** EXTRACT TO READ follows **

I go along with that, the recoil cover isn't my favorite. Still, from behind and through a cloud of wood chips you'll never know! I've never liked the look of Huskys really- but I think the silver makes then look real good. Each to their own. 

Agreed on the 359 being a great saw- I have one 2159 left and I am tempted to keep it...but I have 4 Dolmars just for the heck of it now!


----------



## SawTroll (Sep 13, 2013)

bryanr2 said:


> 359! between the two mentioned..... Id probably go with husq 562. The 562 design is a little futuristic for my taste but I think Jonsered went a little backwards in their design. Much prefer the older Jonsered look to the new.* Biggest design flaw for me on the Jonsered is the ugly recoil housing assembly*. Ive always like the Jonsered look better than Husq but think with the new line they could have done a little better job on the finishing touches.

** End of EXTRACT TO READ **

§ **EXERCISE SET**
(a) In the chainsaw forum thread, what does bryanr2 name as the biggest design flaw on the Jonsered?
(b) Proceed with the chainsaw forum thread, picking up right after its last sentence.

** DATASET EXCERPTS follows **

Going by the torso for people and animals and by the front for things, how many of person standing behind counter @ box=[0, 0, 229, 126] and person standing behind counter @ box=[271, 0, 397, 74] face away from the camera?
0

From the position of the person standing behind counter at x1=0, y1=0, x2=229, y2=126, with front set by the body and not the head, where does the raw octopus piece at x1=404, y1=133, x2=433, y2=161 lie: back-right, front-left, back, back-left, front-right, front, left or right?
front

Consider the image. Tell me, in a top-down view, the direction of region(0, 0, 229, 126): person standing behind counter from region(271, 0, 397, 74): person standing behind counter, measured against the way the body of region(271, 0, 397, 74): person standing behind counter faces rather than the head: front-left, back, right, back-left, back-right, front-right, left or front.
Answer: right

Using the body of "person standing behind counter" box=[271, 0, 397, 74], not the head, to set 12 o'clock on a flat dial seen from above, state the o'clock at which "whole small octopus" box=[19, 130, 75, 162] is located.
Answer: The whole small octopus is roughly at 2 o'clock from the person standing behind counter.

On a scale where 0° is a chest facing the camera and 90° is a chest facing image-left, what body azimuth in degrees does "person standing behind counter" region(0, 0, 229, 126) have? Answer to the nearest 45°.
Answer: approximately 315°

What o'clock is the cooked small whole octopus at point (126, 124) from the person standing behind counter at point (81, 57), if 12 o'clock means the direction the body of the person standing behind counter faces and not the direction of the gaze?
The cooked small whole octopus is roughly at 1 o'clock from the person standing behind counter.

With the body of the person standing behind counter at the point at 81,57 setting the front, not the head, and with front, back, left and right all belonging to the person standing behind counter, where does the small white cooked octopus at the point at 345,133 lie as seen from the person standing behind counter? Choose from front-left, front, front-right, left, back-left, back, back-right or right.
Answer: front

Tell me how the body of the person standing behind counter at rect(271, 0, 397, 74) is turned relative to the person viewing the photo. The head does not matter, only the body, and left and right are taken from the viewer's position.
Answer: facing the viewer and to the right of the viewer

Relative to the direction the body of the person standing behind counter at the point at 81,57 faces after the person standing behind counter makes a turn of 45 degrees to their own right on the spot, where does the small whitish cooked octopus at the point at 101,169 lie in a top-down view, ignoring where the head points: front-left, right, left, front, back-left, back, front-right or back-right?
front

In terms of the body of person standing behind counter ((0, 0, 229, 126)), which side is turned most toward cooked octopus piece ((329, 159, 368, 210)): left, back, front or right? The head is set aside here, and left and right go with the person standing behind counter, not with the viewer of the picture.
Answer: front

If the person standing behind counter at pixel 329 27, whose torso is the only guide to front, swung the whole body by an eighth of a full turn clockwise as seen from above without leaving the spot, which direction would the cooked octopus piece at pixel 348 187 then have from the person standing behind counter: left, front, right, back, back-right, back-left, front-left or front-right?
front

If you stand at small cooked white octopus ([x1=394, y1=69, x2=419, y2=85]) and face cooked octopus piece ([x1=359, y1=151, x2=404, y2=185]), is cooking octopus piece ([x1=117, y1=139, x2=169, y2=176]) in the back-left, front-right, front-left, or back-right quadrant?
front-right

** End of DATASET EXCERPTS **
** DATASET EXCERPTS follows **

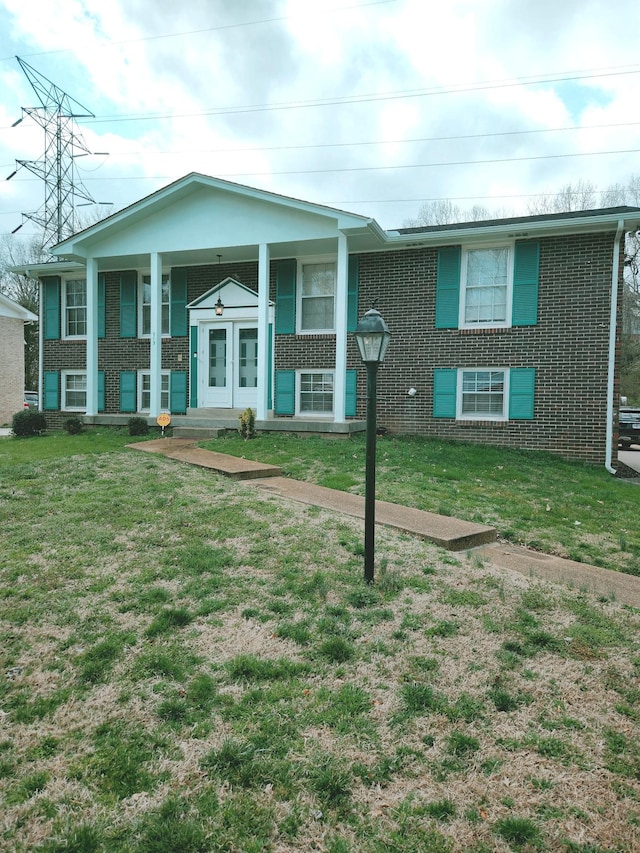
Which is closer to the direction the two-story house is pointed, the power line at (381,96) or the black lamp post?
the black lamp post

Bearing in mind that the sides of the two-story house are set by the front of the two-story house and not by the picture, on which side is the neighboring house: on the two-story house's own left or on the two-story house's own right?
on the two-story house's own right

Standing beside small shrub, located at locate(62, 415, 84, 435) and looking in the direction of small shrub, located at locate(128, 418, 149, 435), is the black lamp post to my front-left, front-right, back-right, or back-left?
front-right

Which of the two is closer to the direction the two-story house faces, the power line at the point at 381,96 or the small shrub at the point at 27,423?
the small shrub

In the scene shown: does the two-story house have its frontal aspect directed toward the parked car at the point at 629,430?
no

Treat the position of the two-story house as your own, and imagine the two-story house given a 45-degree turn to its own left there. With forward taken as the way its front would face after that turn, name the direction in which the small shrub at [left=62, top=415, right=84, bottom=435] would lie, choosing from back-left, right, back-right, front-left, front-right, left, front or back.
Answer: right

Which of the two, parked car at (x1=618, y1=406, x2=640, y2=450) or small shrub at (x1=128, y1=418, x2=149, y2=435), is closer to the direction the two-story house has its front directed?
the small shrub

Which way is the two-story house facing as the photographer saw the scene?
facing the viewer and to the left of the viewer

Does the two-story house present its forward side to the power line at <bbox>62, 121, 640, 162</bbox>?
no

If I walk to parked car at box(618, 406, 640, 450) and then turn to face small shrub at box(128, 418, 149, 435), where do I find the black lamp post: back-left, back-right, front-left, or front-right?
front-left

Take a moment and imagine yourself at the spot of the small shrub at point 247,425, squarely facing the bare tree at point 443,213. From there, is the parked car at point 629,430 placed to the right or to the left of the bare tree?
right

** End of DATASET EXCERPTS **

§ **PER-TASK ANSWERS**
(a) The ugly recoil housing assembly.

(b)
I agree about those starter covers, they disturb the looks of the saws.


----------



## SS Sniper (Sep 13, 2013)

562xp.


----------



## J.Walker (Sep 13, 2013)

SawTroll said:


> I take the 560xpg, but am unsure what I would do if I was in the US.....



I bought the xpg edition for cutting trees for firewood wood during the winter.
Then I wanted the lighter weight 562 so I got a xp with a Techlight bar.
Still wanting a lighter weight saw I'm trying the 2260 now.
With the 562xp sitting idle, decided that it was time to have it modified and......... time will tell!

Next winters saw project are a pair of new 2159's


----------



## bcaarms (Sep 13, 2013)

*tlandrum 2260*

3/8 .50 20" Laser pro (Made in Germany) :msp_smile:


----------



## Eddy_t (Sep 14, 2013)

I'd have to take the 2260, you lot don't have the 560 over there! Don't need a large bar to do big trees


----------



## Homelite410 (Sep 14, 2013)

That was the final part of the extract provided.